Weather records for the month of August show that the volatile meteorological summer of 2023 showed no letup. That includes the occurrence of billion-dollar weather and climate disasters. The NOAA National Centers for Environmental Information (NCEI) August 2023 U.S. Climate Report noted that "Eight new billion-dollar weather and climate disasters were confirmed this month including: Hurricane Idalia, the Hawaii Firestorm, the mid-July Northeast flooding and North Central Severe Weather, the Minnesota Hailstorms on Aug. 11 and several other severe storm events that occurred in July."
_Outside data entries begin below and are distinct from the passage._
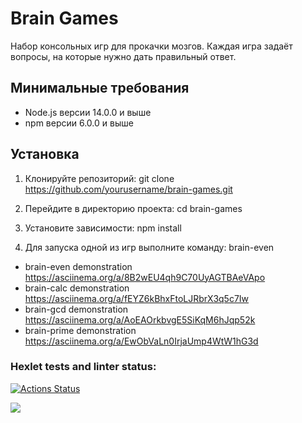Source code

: # Brain Games

Набор консольных игр для прокачки мозгов. Каждая игра задаёт вопросы, на которые нужно дать правильный ответ.

## Минимальные требования

- Node.js версии 14.0.0 и выше
- npm версии 6.0.0 и выше

## Установка

1. Клонируйте репозиторий:
    git clone https://github.com/yourusername/brain-games.git

2. Перейдите в директорию проекта:
    cd brain-games

3. Установите зависимости:
    npm install

4. Для запуска одной из игр выполните команду:
    brain-even

* brain-even demonstration https://asciinema.org/a/8B2wEU4qh9C70UyAGTBAeVApo
* brain-calc demonstration https://asciinema.org/a/fEYZ6kBhxFtoLJRbrX3q5c7Iw
* brain-gcd demonstration https://asciinema.org/a/AoEAOrkbvgE5SiKqM6hJqp52k
* brain-prime demonstration https://asciinema.org/a/EwObVaLn0IrjaUmp4WtW1hG3d

### Hexlet tests and linter status:
[![Actions Status](https://github.com/KateAedon/frontend-project-44/actions/workflows/hexlet-check.yml/badge.svg)](https://github.com/KateAedon/frontend-project-44/actions)

<a href="https://codeclimate.com/github/KateAedon/frontend-project-44/maintainability"><img src="https://api.codeclimate.com/v1/badges/c090e0927605a0afed58/maintainability" /></a>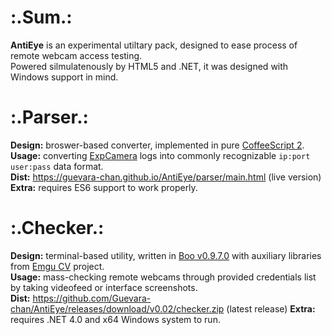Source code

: # :.Sum.:
__AntiEye__ is an experimental utiltary pack, designed to ease process of remote webcam access testing.  
Powered silmulatenously by HTML5 and .NET, it was designed with Windows support in mind.

# :.Parser.:
__Design:__ broswer-based converter, implemented in pure [CoffeeScript 2](https://coffeescript.org/v2/).  
__Usage:__ converting [ExpCamera](https://github.com/d38k8/expcamera) logs into commonly recognizable `ip:port user:pass` data format.  
__Dist:__ https://guevara-chan.github.io/AntiEye/parser/main.html (live version)
__Extra:__ requires ES6 support to work properly.

# :.Checker.:
__Design:__ terminal-based utility, written in [Boo v0.9.7.0](https://github.com/boo-lang/boo) with auxiliary libraries from [Emgu CV](www.emgu.com) project.  
__Usage:__ mass-checking remote webcams through provided credentials list by taking videofeed or interface screenshots.  
__Dist:__ https://github.com/Guevara-chan/AntiEye/releases/download/v0.02/checker.zip (latest release)
__Extra:__ requires .NET 4.0 and x64 Windows system to run.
There have been 23 confirmed weather and climate disaster events this year, each with losses exceeding $1 billion. These disasters consisted of 18 severe storm events, two flooding events, one tropical cyclone, one winter storm and one wildfire event. For this year-to-date period, the first eight months of 2023 rank highest for disaster count, ahead of 2020 with 16 disasters.
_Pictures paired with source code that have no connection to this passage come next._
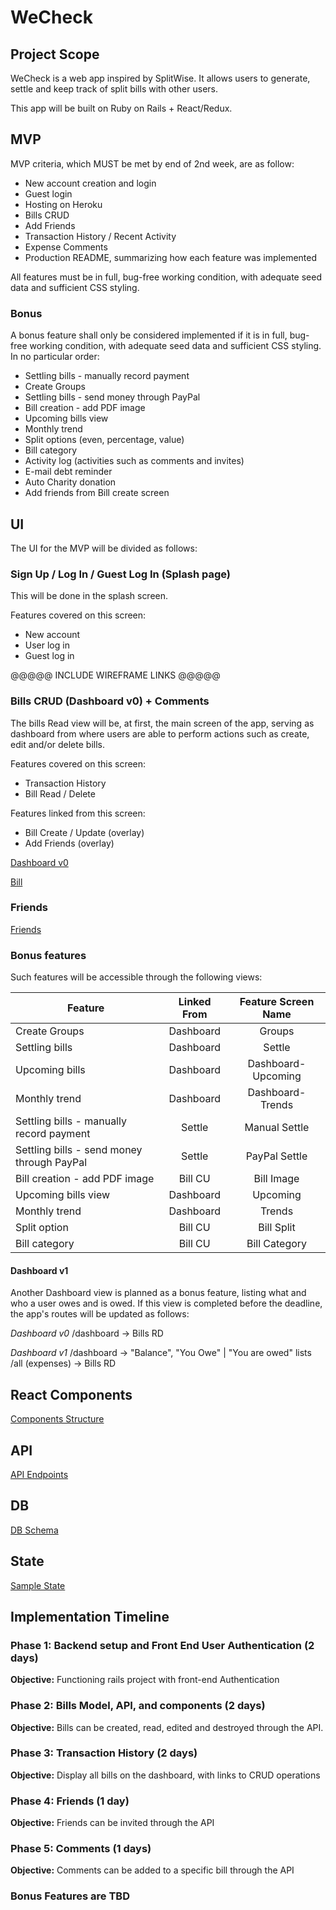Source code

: # WeCheck


## Project Scope

WeCheck is a web app inspired by SplitWise. It allows users to generate, settle and keep track of split bills with other users.

This app will be built on Ruby on Rails + React/Redux.

## MVP

MVP criteria, which MUST be met by end of 2nd week, are as follow:

* New account creation and login
* Guest login
* Hosting on Heroku
* Bills CRUD
* Add Friends
* Transaction History / Recent Activity
* Expense Comments
* Production README, summarizing how each feature was implemented

All features must be in full, bug-free working condition, with adequate seed data and sufficient CSS styling.

### Bonus

A bonus feature shall only be considered implemented if it is in full, bug-free working condition, with adequate seed data and sufficient CSS styling.
In no particular order:

* Settling bills - manually record payment
* Create Groups
* Settling bills - send money through PayPal
* Bill creation - add PDF image
* Upcoming bills view
* Monthly trend
* Split options (even, percentage, value)
* Bill category
* Activity log (activities such as comments and invites)
* E-mail debt reminder
* Auto Charity donation
* Add friends from Bill create screen

## UI

The UI for the MVP will be divided as follows:

### Sign Up / Log In / Guest Log In (Splash page)

This will be done in the splash screen.

Features covered on this screen:
* New account
* User log in
* Guest log in

@@@@@ INCLUDE WIREFRAME LINKS @@@@@


### Bills CRUD (Dashboard v0) + Comments

The bills Read view will be, at first, the main screen of the app, serving as dashboard from where users are able to perform actions such as create, edit and/or delete bills.

Features covered on this screen:
* Transaction History
* Bill Read / Delete

Features linked from this screen:
* Bill Create / Update (overlay)
* Add Friends (overlay)

[Dashboard v0](./wireframes/DashboardV0.png)

[Bill](./wireframes/Bill.png)


### Friends
[Friends](./wireframes/NewFriend.png)


### Bonus features

Such features will be accessible through the following views:

| Feature                                    | Linked From | Feature Screen Name |
|--------------------------------------------|:-----------:|:-------------------:|
| Create Groups                              | Dashboard   | Groups              |
| Settling bills                             | Dashboard   | Settle              |
| Upcoming bills                             | Dashboard   | Dashboard-Upcoming  |
| Monthly trend                              | Dashboard   | Dashboard-Trends    |
| Settling bills - manually record payment   | Settle      | Manual Settle       |
| Settling bills - send money through PayPal | Settle      | PayPal Settle       |
| Bill creation - add PDF image              | Bill CU     | Bill Image          |
| Upcoming bills view                        | Dashboard   | Upcoming            |
| Monthly trend                              | Dashboard   | Trends              |
| Split option                               | Bill CU     | Bill Split          |
| Bill category                              | Bill CU     | Bill Category       |


#### Dashboard v1
Another Dashboard view is planned as a bonus feature, listing what and who a user owes and is owed. If this view is completed before the deadline, the app's routes will be updated as follows:

*Dashboard v0*
/dashboard -> Bills RD

*Dashboard v1*
/dashboard -> "Balance", "You Owe" | "You are owed" lists
/all (expenses) -> Bills RD


## React Components
[Components Structure](./components)


## API
[API Endpoints](./api-endpoints)


## DB
[DB Schema](./schema)


## State
[Sample State](./sample-state)


## Implementation Timeline

### Phase 1: Backend setup and Front End User Authentication (2 days)

**Objective:** Functioning rails project with front-end Authentication

### Phase 2: Bills Model, API, and components (2 days)

**Objective:** Bills can be created, read, edited and destroyed through
the API.

### Phase 3: Transaction History (2 days)

**Objective:** Display all bills on the dashboard, with links to CRUD operations

### Phase 4: Friends (1 day)

**Objective:** Friends can be invited through the API

### Phase 5: Comments (1 days)

**Objective:** Comments can be added to a specific bill through the API

### Bonus Features are TBD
The total cost of these events exceeds $57.6 billion, and they have resulted in 253 direct and indirect fatalities. This year had the largest number of billion-dollar disasters during a calendar year since records began in 1980. Some additional perspective: That total of 23 such events is 44% more than the previous record in 2020, with a full one-third -- four months -- yet to go in this calendar year.

Since these billion-dollar disaster records began in 1980, the United States has sustained 371 separate weather and climate disasters where overall damages/costs reached or exceeded $1 billion (based on the CPI adjustment to 2023) per event. The total cost of these 371 events exceeds $2.615 trillion.

Severe storms and hail at the end of July and in August that hit the central U.S. and caused agricultural damage made the list. Severe storms July 28-29 were cited as causing damage in several north central and eastern states. The report notes that "The states most impacted were Nebraska, Missouri, Illinois, Indiana and Wisconsin." Damage from these storms is estimated at $1.2 Billion. Later in August, hail on Aug. 11 in south central Minnesota caused an estimated $1.1 billion in total damages.

One big season-long event for which damage is still not tallied is drought cited by NCEI as "Southern and Midwest Drought Spring-Fall 2023". In the NCEI description, "Drought conditions were present across numerous Midwestern states (KS, MO, NE, IL, IN, IA, WI, LA and TX). The agriculture sector has been impacted across the affected states including damage to field crops from lack of rainfall. Ranchers have also been forced to sell off livestock early in some regions due to high feeding costs."